Berlex (Montville, New Jersey), a U.S. affiliate of Schering AG (Berlin), said the company has been awarded a new contract by Premier (San Diego), a group purchasing organization, to provide contrast media for MRI to members of the Premier network.
The new contract extends the nearly decade-long relationship between the two companies. Under the terms of the agreement, Berlex will provide Premier members access to Magnevist (gadopentetate dimeglumine) Injection, a contrast media for enhanced MRI.
The value of the contract is estimated to be in excess of $40 million annually.
SourceOne Healthcare Technologies (Mentor, Ohio) and Shimadzu Medical Systems (Torrance, California) have signed a contract giving SourceOne rights to market and distribute a mobile X-ray system specifically manufactured by Shimadzu for SourceOne in the U.S.
SourceOne is a distributor of medical-imaging systems, equipment, radiographic consumable supplies, and services to healthcare facilities in the U.S.
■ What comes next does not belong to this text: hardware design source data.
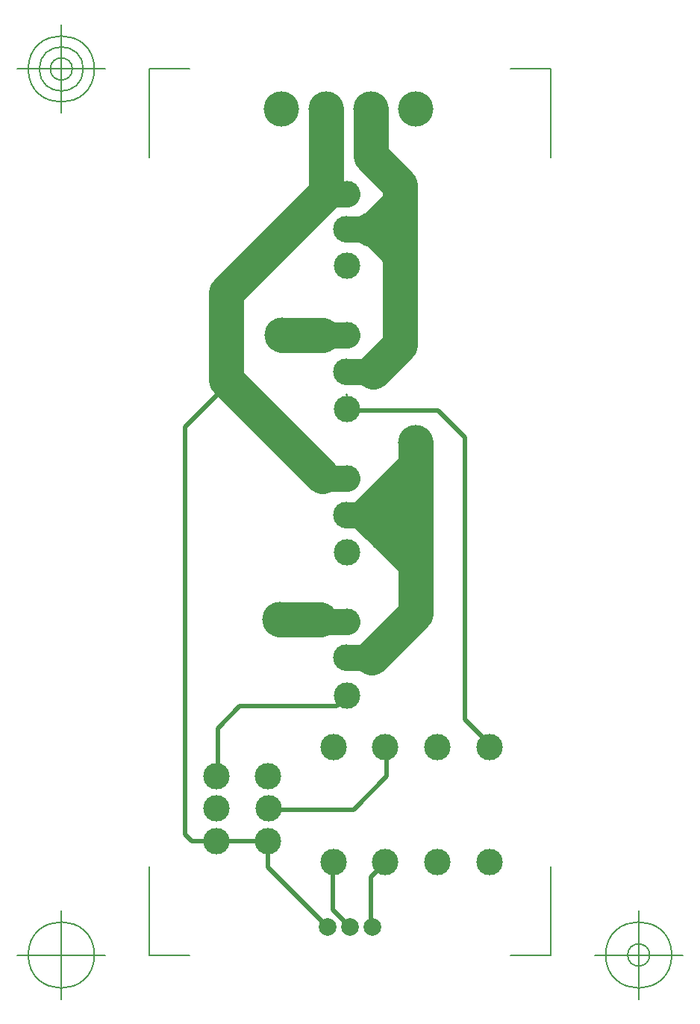
<source format=gbr>
G04 Generated by Ultiboard 14.0 *
%FSLAX34Y34*%
%MOMM*%

%ADD10C,0.0001*%
%ADD11C,3.0000*%
%ADD12C,4.0000*%
%ADD13C,0.2540*%
%ADD14C,0.5000*%
%ADD15C,0.1270*%
%ADD16C,2.0000*%
%ADD17C,3.0000*%
%ADD18C,4.0000*%


G04 ColorRGB 0000FF for the following layer *
%LNBottomLayer*%
%LPD*%
G54D10*
G54D11*
X220980Y334772D02*
X249428Y334772D01*
X191516Y378460D02*
X194056Y375920D01*
X221996Y375920D01*
X220980Y496824D02*
X243840Y496824D01*
X221996Y538480D02*
X196596Y538480D01*
X194056Y541020D01*
X220980Y658876D02*
X250952Y658876D01*
X221996Y701040D02*
X194056Y701040D01*
X221996Y861060D02*
X196596Y861060D01*
X220980Y820928D02*
X248920Y820928D01*
G54D12*
X299212Y384556D02*
X249936Y335280D01*
X145796Y378460D02*
X191516Y378460D01*
X299212Y579120D02*
X299212Y384556D01*
X243840Y496824D02*
X299212Y441452D01*
X265176Y518160D02*
X265176Y475488D01*
X243840Y496824D02*
X298196Y551180D01*
X84836Y650240D02*
X194056Y541020D01*
X84836Y749300D02*
X84836Y650240D01*
X148336Y701040D02*
X194056Y701040D01*
X198120Y862584D02*
X84836Y749300D01*
X198120Y957580D02*
X198120Y862584D01*
X248920Y904240D02*
X248920Y957580D01*
X248920Y904240D02*
X281940Y871220D01*
X281940Y689864D01*
X250952Y658876D01*
X251968Y820928D02*
X281940Y850900D01*
X248920Y820928D02*
X253492Y820928D01*
X281940Y792480D01*
G54D13*
X220472Y632968D02*
X220980Y633476D01*
G54D14*
X225044Y29464D02*
X205740Y48768D01*
X205740Y101600D01*
X199644Y29464D02*
X132080Y97028D01*
X132080Y124460D01*
X129540Y127000D01*
X45720Y127000D02*
X129540Y127000D01*
X45720Y127000D02*
X38100Y134620D01*
X38100Y596900D01*
X88900Y647700D01*
X90170Y647700D01*
X132588Y164084D02*
X134112Y162560D01*
X229386Y162560D01*
X266700Y199874D01*
X266700Y233196D01*
X221996Y292100D02*
X210000Y280104D01*
X210000Y280000D01*
X100000Y280000D01*
X383032Y236968D02*
X383032Y233124D01*
X74760Y254760D02*
X74760Y201760D01*
X73660Y200660D01*
X100000Y280000D02*
X74760Y254760D01*
X355400Y264600D02*
X355400Y560630D01*
X383032Y236968D02*
X355400Y264600D01*
X232780Y617220D02*
X221996Y617220D01*
X234920Y615080D02*
X232780Y617220D01*
X325120Y615080D02*
X355600Y584600D01*
X325120Y615080D02*
X234920Y615080D01*
X355600Y584600D02*
X355600Y558900D01*
X248920Y30988D02*
X248920Y86360D01*
X264160Y101600D01*
X248920Y30988D02*
X250444Y29464D01*
G54D15*
X-2540Y-2540D02*
X-2540Y97968D01*
X-2540Y-2540D02*
X42968Y-2540D01*
X452540Y-2540D02*
X407032Y-2540D01*
X452540Y-2540D02*
X452540Y97968D01*
X452540Y1002540D02*
X452540Y902032D01*
X452540Y1002540D02*
X407032Y1002540D01*
X-2540Y1002540D02*
X42968Y1002540D01*
X-2540Y1002540D02*
X-2540Y902032D01*
X-52540Y-2540D02*
X-152540Y-2540D01*
X-102540Y-52540D02*
X-102540Y47460D01*
X-140040Y-2540D02*
G75*
D01*
G02X-140040Y-2540I37500J0*
G01*
X502540Y-2540D02*
X602540Y-2540D01*
X552540Y-52540D02*
X552540Y47460D01*
X515040Y-2540D02*
G75*
D01*
G02X515040Y-2540I37500J0*
G01*
X540040Y-2540D02*
G75*
D01*
G02X540040Y-2540I12500J0*
G01*
X-52540Y1002540D02*
X-152540Y1002540D01*
X-102540Y952540D02*
X-102540Y1052540D01*
X-140040Y1002540D02*
G75*
D01*
G02X-140040Y1002540I37500J0*
G01*
X-127540Y1002540D02*
G75*
D01*
G02X-127540Y1002540I25000J0*
G01*
X-115040Y1002540D02*
G75*
D01*
G02X-115040Y1002540I12500J0*
G01*
G54D16*
X199644Y29464D03*
X225044Y29464D03*
X250444Y29464D03*
G54D17*
X221996Y292100D03*
X220980Y334772D03*
X221996Y375920D03*
X221996Y454660D03*
X220980Y496824D03*
X221996Y538480D03*
X221996Y701040D03*
X220980Y658876D03*
X221996Y617220D03*
X221996Y779780D03*
X220980Y820928D03*
X221996Y861060D03*
X206248Y103124D03*
X206248Y233124D03*
X265176Y103124D03*
X265176Y233124D03*
X324104Y103124D03*
X324104Y233124D03*
X383032Y103124D03*
X383032Y233124D03*
X73660Y164084D03*
X73660Y127000D03*
X73660Y200660D03*
X132588Y164084D03*
X132080Y200660D03*
X132080Y127000D03*
G54D18*
X145796Y378460D03*
X299212Y579120D03*
X148336Y701040D03*
X299720Y957580D03*
X248920Y957580D03*
X198120Y957580D03*
X147320Y957580D03*

M02*

</source>
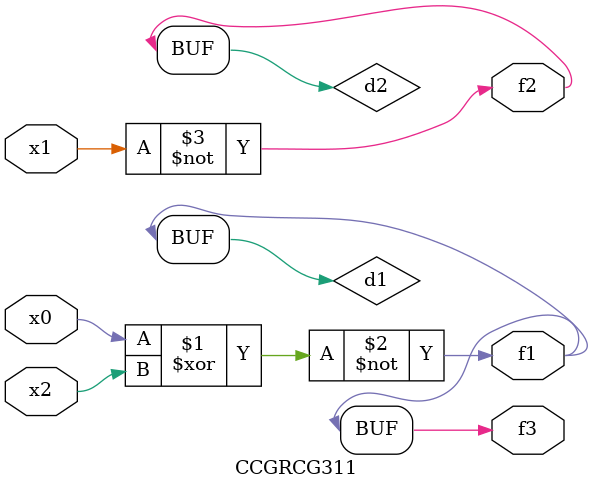
<source format=v>
module CCGRCG311(
	input x0, x1, x2,
	output f1, f2, f3
);

	wire d1, d2, d3;

	xnor (d1, x0, x2);
	nand (d2, x1);
	nor (d3, x1, x2);
	assign f1 = d1;
	assign f2 = d2;
	assign f3 = d1;
endmodule

</source>
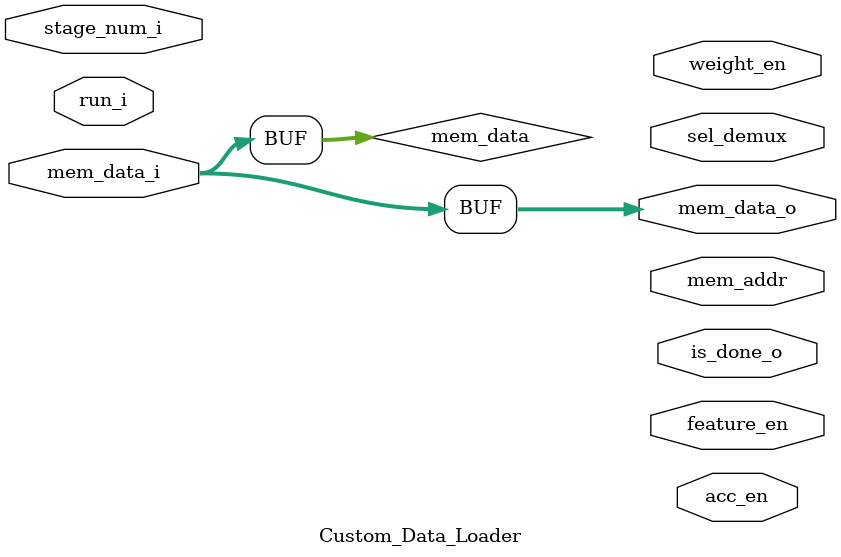
<source format=v>
module Custom_Data_Loader(
    
    input           run_i,
    input   [4:0]   stage_num_i,
    
    input   [7:0]   mem_data_i,
    output  [7:0]   mem_data_o,
    output  [5:0]   mem_addr,
    
    output  [7:0]   sel_demux,
    
    output  [3:0]   acc_en,
    output  [3:0]   weight_en,
    output  [3:0]   feature_en,
    
    output          is_done_o
);
    // mem data in and out
    wire    [7:0]   mem_data;
    wire    [7:0]   mem_data_o;    
    
    // counter out
    wire    [4:0]   cnt;
    
    acc_en_dec acc_en_dec();
    
    weight_en_dec weight_en_dec();
    
    feature_en_dec feature_en_dec();
    
    mem_addr_dec mem_addr_dec();
    

    assign mem_data = mem_data_i;
    assign mem_data_o = mem_data;

    


endmodule
</source>
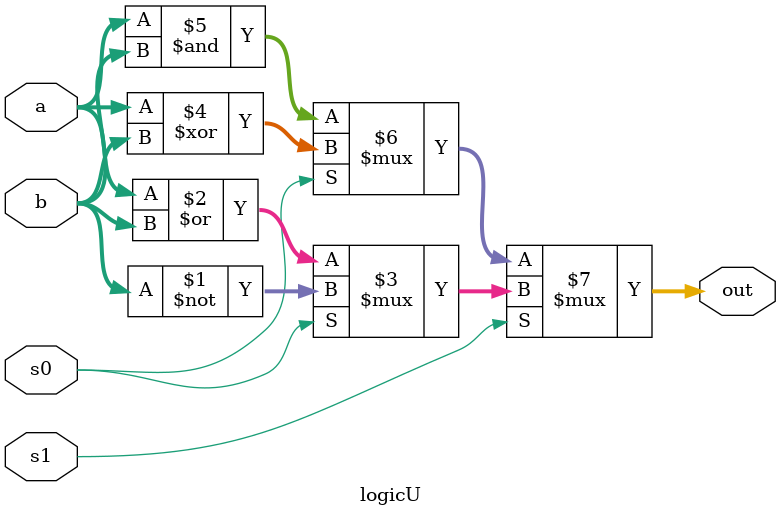
<source format=v>
module logicU (a,b,s1,s0,out);
input [7:0] a,b;
input s1,s0;
output wire [7:0] out;
assign out = s1? (s0 ? (~ b) : (a | b)) : (s0 ? (a ^ b) : (a & b));
endmodule 
</source>
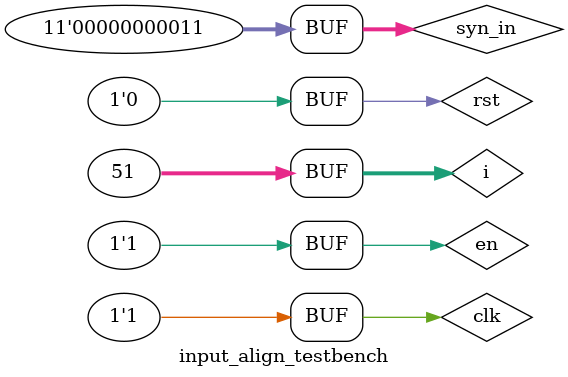
<source format=v>
module input_align(clk, rst, en, synaptic_in, out);
input en, rst, clk;
input [10:0] synaptic_in;
output reg [10:0] out;

reg [10:0] intermediate;

always @ (posedge clk) begin
	if(rst) begin
		intermediate = 0;
	end
	else begin
		intermediate = intermediate + synaptic_in;
		
		if(en) begin
				out = intermediate; // Might be that syn_in belongs to the next sequence of spikes
				intermediate = 0;
		end
	end


end

endmodule 

module input_align_testbench();
	reg en, rst, clk;
	reg [10:0] syn_in;
	wire [10:0] out;
	integer i;
	
	input_align dut (.clk(clk),
						  .en(en),
						  .rst(rst),
						  .synaptic_in(syn_in),
						  .out(out));

	initial begin
		rst = 1'b1;
		en  = 1'b0;    
		
		#20;
		rst = 1'b0;
		syn_in = 3;
		en = 1;
		#20;
		en = 0;
		syn_in = 2;
		#20;
		syn_in = 3;
		#20;
		syn_in = 5;
		#20;
		en = 1;
		syn_in = 1;
		#20;
		syn_in = 2;
		#20;
		syn_in = 3;
		#20;
	end
	
	// Create a clock that switches every 10 timepoints
	initial begin
			clk  = 1'b0;
			for(i = 0; i<=50; i = i+1) begin
				#10 clk = ~clk; 
			end
	end

endmodule 
</source>
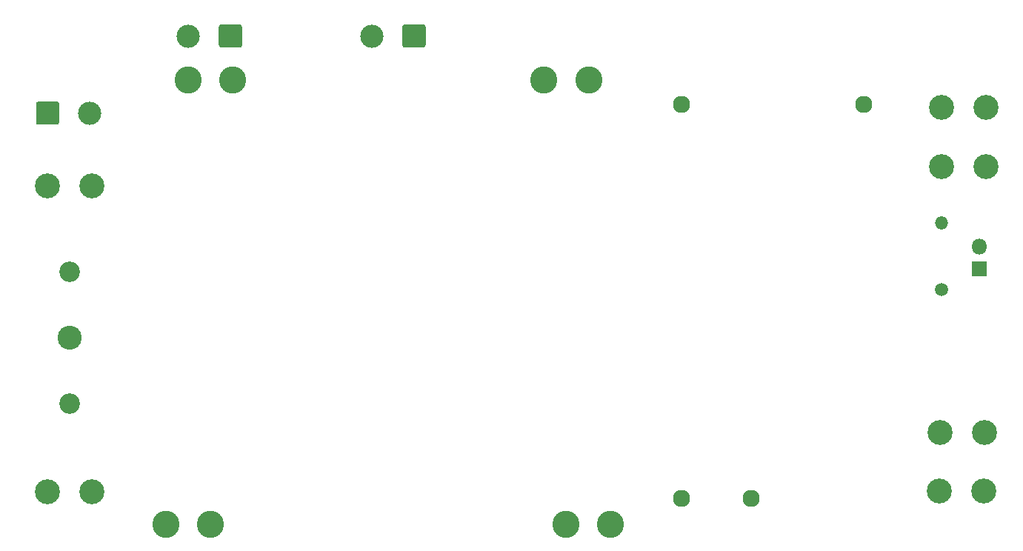
<source format=gbs>
G04 #@! TF.GenerationSoftware,KiCad,Pcbnew,(5.1.6)-1*
G04 #@! TF.CreationDate,2022-02-26T06:54:02-05:00*
G04 #@! TF.ProjectId,C64-PSU-NA,4336342d-5053-4552-9d4e-412e6b696361,rev?*
G04 #@! TF.SameCoordinates,Original*
G04 #@! TF.FileFunction,Soldermask,Bot*
G04 #@! TF.FilePolarity,Negative*
%FSLAX46Y46*%
G04 Gerber Fmt 4.6, Leading zero omitted, Abs format (unit mm)*
G04 Created by KiCad (PCBNEW (5.1.6)-1) date 2022-02-26 06:54:02*
%MOMM*%
%LPD*%
G01*
G04 APERTURE LIST*
%ADD10C,3.100000*%
%ADD11C,2.350000*%
%ADD12C,2.750000*%
%ADD13C,2.845000*%
%ADD14R,1.800000X1.800000*%
%ADD15O,1.800000X1.800000*%
%ADD16C,1.960000*%
%ADD17C,1.500000*%
%ADD18O,1.500000X1.500000*%
%ADD19C,2.650000*%
G04 APERTURE END LIST*
D10*
X96699400Y-121276800D03*
X101799400Y-121276800D03*
X142399400Y-121276800D03*
X147499400Y-121276800D03*
X144999400Y-70476800D03*
X139899400Y-70476800D03*
X104299400Y-70476800D03*
X99199400Y-70476800D03*
D11*
X85699600Y-107449000D03*
X85699600Y-92449000D03*
D12*
X85699600Y-99949000D03*
D13*
X83134200Y-117525800D03*
X88214200Y-117525800D03*
X88214200Y-82626200D03*
X83134200Y-82626200D03*
X185343800Y-80416400D03*
X190423800Y-80416400D03*
X190449200Y-73634600D03*
X185369200Y-73634600D03*
X185115200Y-117449600D03*
X190195200Y-117449600D03*
X190220600Y-110769400D03*
X185140600Y-110769400D03*
D14*
X189687200Y-92075000D03*
D15*
X189687200Y-89535000D03*
D16*
X163614400Y-118288200D03*
X155614400Y-118288200D03*
X176414400Y-73288200D03*
X155614400Y-73288200D03*
D17*
X185343800Y-94462600D03*
D18*
X185343800Y-86842600D03*
G36*
G01*
X105388800Y-64390603D02*
X105388800Y-66520997D01*
G75*
G02*
X105128997Y-66780800I-259803J0D01*
G01*
X102998603Y-66780800D01*
G75*
G02*
X102738800Y-66520997I0J259803D01*
G01*
X102738800Y-64390603D01*
G75*
G02*
X102998603Y-64130800I259803J0D01*
G01*
X105128997Y-64130800D01*
G75*
G02*
X105388800Y-64390603I0J-259803D01*
G01*
G37*
D19*
X99263800Y-65455800D03*
X87959600Y-74269600D03*
G36*
G01*
X81834600Y-75334797D02*
X81834600Y-73204403D01*
G75*
G02*
X82094403Y-72944600I259803J0D01*
G01*
X84224797Y-72944600D01*
G75*
G02*
X84484600Y-73204403I0J-259803D01*
G01*
X84484600Y-75334797D01*
G75*
G02*
X84224797Y-75594600I-259803J0D01*
G01*
X82094403Y-75594600D01*
G75*
G02*
X81834600Y-75334797I0J259803D01*
G01*
G37*
G36*
G01*
X126369200Y-64390603D02*
X126369200Y-66520997D01*
G75*
G02*
X126109397Y-66780800I-259803J0D01*
G01*
X123979003Y-66780800D01*
G75*
G02*
X123719200Y-66520997I0J259803D01*
G01*
X123719200Y-64390603D01*
G75*
G02*
X123979003Y-64130800I259803J0D01*
G01*
X126109397Y-64130800D01*
G75*
G02*
X126369200Y-64390603I0J-259803D01*
G01*
G37*
X120244200Y-65455800D03*
M02*

</source>
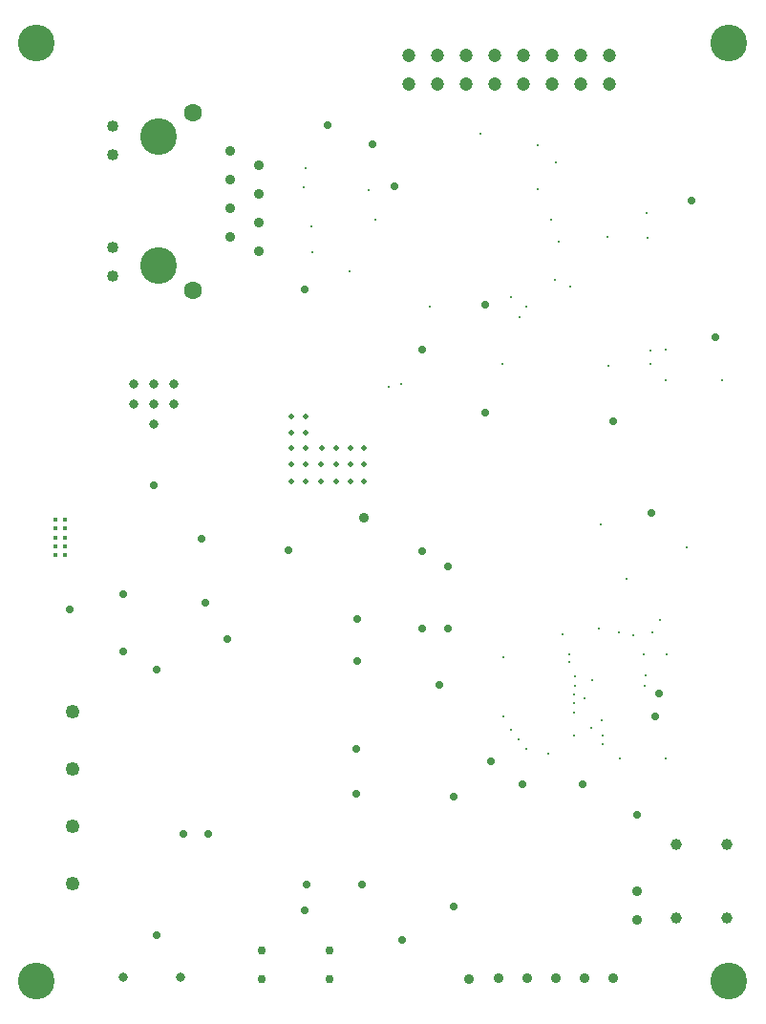
<source format=gbr>
G04 DesignSpark PCB Gerber Version 11.0 Build 5877*
G04 #@! TF.Part,Single*
G04 #@! TF.FilePolarity,Positive*
%FSLAX35Y35*%
%MOMM*%
G04 #@! TA.AperFunction,ViaDrill*
%ADD105C,0.31000*%
%ADD104C,0.41000*%
%ADD107C,0.51000*%
%ADD103C,0.71000*%
G04 #@! TA.AperFunction,ComponentDrill*
%ADD116C,0.76200*%
G04 #@! TA.AperFunction,ViaDrill*
%ADD106C,0.81000*%
G04 #@! TA.AperFunction,ComponentDrill*
%ADD115C,0.88900*%
%ADD111C,0.90000*%
%ADD110C,1.00000*%
%ADD112C,1.02000*%
%ADD109C,1.20000*%
%ADD108C,1.25000*%
%ADD113C,1.60000*%
%ADD114C,3.25000*%
G04 #@! TD.AperFunction*
X0Y0D02*
D02*
D103*
X615810Y3618630D03*
X1084310Y3244390D03*
Y3752390D03*
X1355810Y4718630D03*
X1383310Y731130D03*
Y3078630D03*
X1616350Y1623630D03*
X1778310Y4241130D03*
X1810810Y3671130D03*
X1841350Y1628630D03*
X2013310Y3351130D03*
X2553310Y4143630D03*
X2695810Y6448630D03*
X2698310Y945630D03*
X2713310Y1176350D03*
X2894010Y7908630D03*
X3155810Y1981130D03*
Y2376130D03*
X3160810Y3153630D03*
X3163310Y3533630D03*
X3203310Y1176350D03*
X3298310Y7733630D03*
X3488310Y7368630D03*
X3555810Y688630D03*
X3735010Y3441130D03*
X3736010Y4131130D03*
X3738310Y5918630D03*
X3885810Y2943630D03*
X3963310Y3441130D03*
X3965810Y3998630D03*
X4018310Y983630D03*
Y1956130D03*
X4295810Y5356130D03*
Y6318630D03*
X4348310Y2266130D03*
X4625810Y2066130D03*
X5155810Y2061130D03*
X5433310Y5283630D03*
X5640810Y1791130D03*
X5765810Y4471130D03*
X5800810Y2663630D03*
X5833310Y2868630D03*
X6123310Y7238630D03*
X6333310Y6023630D03*
D02*
D104*
X483310Y4093630D03*
Y4173630D03*
Y4253630D03*
Y4333630D03*
Y4413630D03*
X573310Y4093630D03*
Y4173630D03*
Y4253630D03*
Y4333630D03*
Y4413630D03*
D02*
D105*
X2683310Y7353630D03*
X2704420Y7529740D03*
X2758310Y7011130D03*
X2763310Y6784630D03*
X3093310Y6613630D03*
X3258310Y7333630D03*
X3323310Y7071130D03*
X3443310Y5591130D03*
X3548310Y5616130D03*
X3803310Y6301130D03*
X4250810Y7828630D03*
X4445810Y5791130D03*
X4453310Y2668630D03*
Y3188630D03*
X4520810Y2551130D03*
Y6383630D03*
X4590810Y2463630D03*
X4595810Y6208630D03*
X4660810Y2378630D03*
Y6296130D03*
X4760810Y7343630D03*
Y7728630D03*
X4853010Y2338630D03*
X4875810Y7068630D03*
X4913310Y6538630D03*
X4925810Y7576130D03*
X4943310Y6871130D03*
X4980810Y3391130D03*
X5043310Y3146130D03*
Y3218630D03*
X5048310Y6473630D03*
X5083310Y2783630D03*
X5085810Y2496130D03*
Y2698630D03*
Y2858630D03*
X5090810Y3018630D03*
X5093310Y2938630D03*
X5178310Y2823130D03*
X5238310Y2566130D03*
X5243310Y2986130D03*
X5305810Y3446130D03*
X5320810Y4371130D03*
X5330810Y2628130D03*
X5335810Y2496130D03*
X5338310Y2423630D03*
X5380810Y6913630D03*
X5388310Y5776130D03*
X5480810Y3408630D03*
X5490810Y2296130D03*
X5545810Y3883630D03*
X5608310Y3383630D03*
X5698310Y3216130D03*
X5705810Y2938630D03*
X5715810Y3028630D03*
X5725810Y7126130D03*
X5735810Y6908630D03*
X5755810Y5906130D03*
X5760810Y5788630D03*
X5778310Y3411130D03*
X5845810Y3518630D03*
X5895810Y5646130D03*
Y5913630D03*
X5898310Y2293630D03*
X5905810Y3216130D03*
X6080810Y4161130D03*
X6398310Y5643630D03*
D02*
D106*
X1088310Y351130D03*
X1183310Y5433630D03*
Y5608630D03*
X1358310Y5258630D03*
Y5433630D03*
Y5608630D03*
X1533310Y5433630D03*
Y5608630D03*
X1593310Y351130D03*
D02*
D107*
X2573310Y4748630D03*
Y4903630D03*
Y5043630D03*
Y5183630D03*
Y5323630D03*
X2703310Y4898630D03*
X2706350Y4748630D03*
Y5043630D03*
Y5183630D03*
Y5323630D03*
X2838310Y4748630D03*
Y4898630D03*
X2843310Y5043630D03*
X2973310Y4748630D03*
Y4898630D03*
Y5048630D03*
X3103310Y4748630D03*
Y4898630D03*
Y5048630D03*
X3223310Y4748630D03*
Y4898630D03*
Y5048630D03*
D02*
D108*
X638310Y1184630D03*
Y1692630D03*
Y2200630D03*
Y2708630D03*
D02*
D109*
X3615810Y8268630D03*
Y8522630D03*
X3869810Y8268630D03*
Y8522630D03*
X4123810Y8268630D03*
Y8522630D03*
X4377810Y8268630D03*
Y8522630D03*
X4631810Y8268630D03*
Y8522630D03*
X4885810Y8268630D03*
Y8522630D03*
X5139810Y8268630D03*
Y8522630D03*
X5393810Y8268630D03*
Y8522630D03*
D02*
D110*
X5986350Y881350D03*
Y1531350D03*
X6436350Y881350D03*
Y1531350D03*
D02*
D111*
X2031350Y6913850D03*
Y7167850D03*
Y7421850D03*
Y7675850D03*
X2285350Y6786850D03*
Y7040850D03*
Y7294850D03*
Y7548850D03*
D02*
D112*
X990350Y6567350D03*
Y6821350D03*
Y7641350D03*
Y7895350D03*
D02*
D113*
X1701350Y6446350D03*
Y8016350D03*
D02*
D114*
X318310Y318630D03*
Y8638630D03*
X1396350Y6659850D03*
Y7802850D03*
X6458310Y318630D03*
Y8638630D03*
D02*
D115*
X3215840Y4424390D03*
X4151640Y340310D03*
X4409810Y343630D03*
X4663810D03*
X4917810D03*
X5171810D03*
X5425810D03*
X5643310Y866130D03*
Y1120130D03*
D02*
D116*
X2316350Y336350D03*
Y590350D03*
X2916350Y336350D03*
Y590350D03*
X0Y0D02*
M02*

</source>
Shimadzu Medical Systems makes a range of diagnostic systems that are used in all areas of clinical applications, including CT, digital subtraction angiography, cardiovascular systems, digital radiography and fluoroscopy systems, ultrasound and general radiography.
Shimadzu will manufacture the mobile X-ray unit for SourceOne, which will distribute the system nationally as the Mobile Star II. The Mobile Star II is a cordless mobile X-ray system designed to perform radiography examinations in remote locations away from a traditional radiography department.